- Required work: Below are some records; copy them word for word and drop the pictures.

- Rendered images with source text:
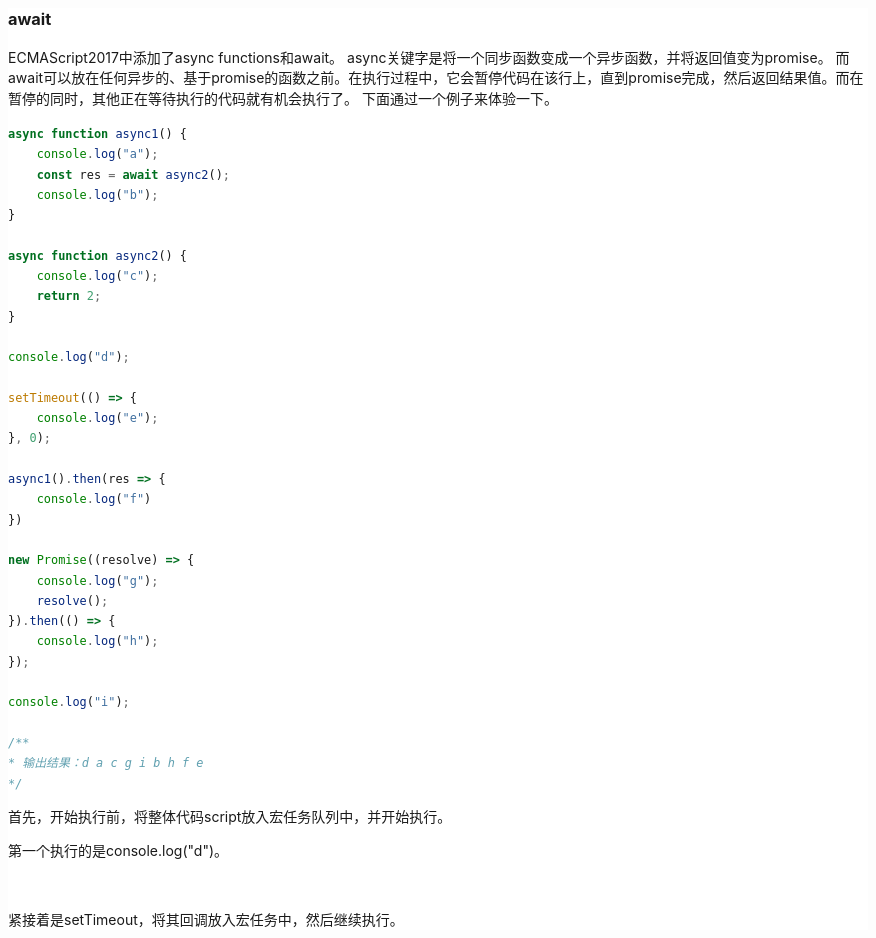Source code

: ### await

ECMAScript2017中添加了async functions和await。
async关键字是将一个同步函数变成一个异步函数，并将返回值变为promise。
而await可以放在任何异步的、基于promise的函数之前。在执行过程中，它会暂停代码在该行上，直到promise完成，然后返回结果值。而在暂停的同时，其他正在等待执行的代码就有机会执行了。
下面通过一个例子来体验一下。

``` js
async function async1() {
    console.log("a");
    const res = await async2();
    console.log("b");
}

async function async2() {
    console.log("c");
    return 2;
}

console.log("d");

setTimeout(() => {
    console.log("e");
}, 0);

async1().then(res => {
    console.log("f")
})

new Promise((resolve) => {
    console.log("g");
    resolve();
}).then(() => {
    console.log("h");
});

console.log("i");

/**
* 输出结果：d a c g i b h f e 
*/

```

首先，开始执行前，将整体代码script放入宏任务队列中，并开始执行。

第一个执行的是console.log("d")。

<img alt src="./img/026.gif" />

紧接着是setTimeout，将其回调放入宏任务中，然后继续执行。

- Solution for this exercise:
Source code

: ### await

ECMAScript2017中添加了async functions和await。
async关键字是将一个同步函数变成一个异步函数，并将返回值变为promise。
而await可以放在任何异步的、基于promise的函数之前。在执行过程中，它会暂停代码在该行上，直到promise完成，然后返回结果值。而在暂停的同时，其他正在等待执行的代码就有机会执行了。
下面通过一个例子来体验一下。

``` js
async function async1() {
    console.log("a");
    const res = await async2();
    console.log("b");
}

async function async2() {
    console.log("c");
    return 2;
}

console.log("d");

setTimeout(() => {
    console.log("e");
}, 0);

async1().then(res => {
    console.log("f")
})

new Promise((resolve) => {
    console.log("g");
    resolve();
}).then(() => {
    console.log("h");
});

console.log("i");

/**
* 输出结果：d a c g i b h f e 
*/

```

首先，开始执行前，将整体代码script放入宏任务队列中，并开始执行。

第一个执行的是console.log("d")。

<img alt src="./img/026.gif" />

紧接着是setTimeout，将其回调放入宏任务中，然后继续执行。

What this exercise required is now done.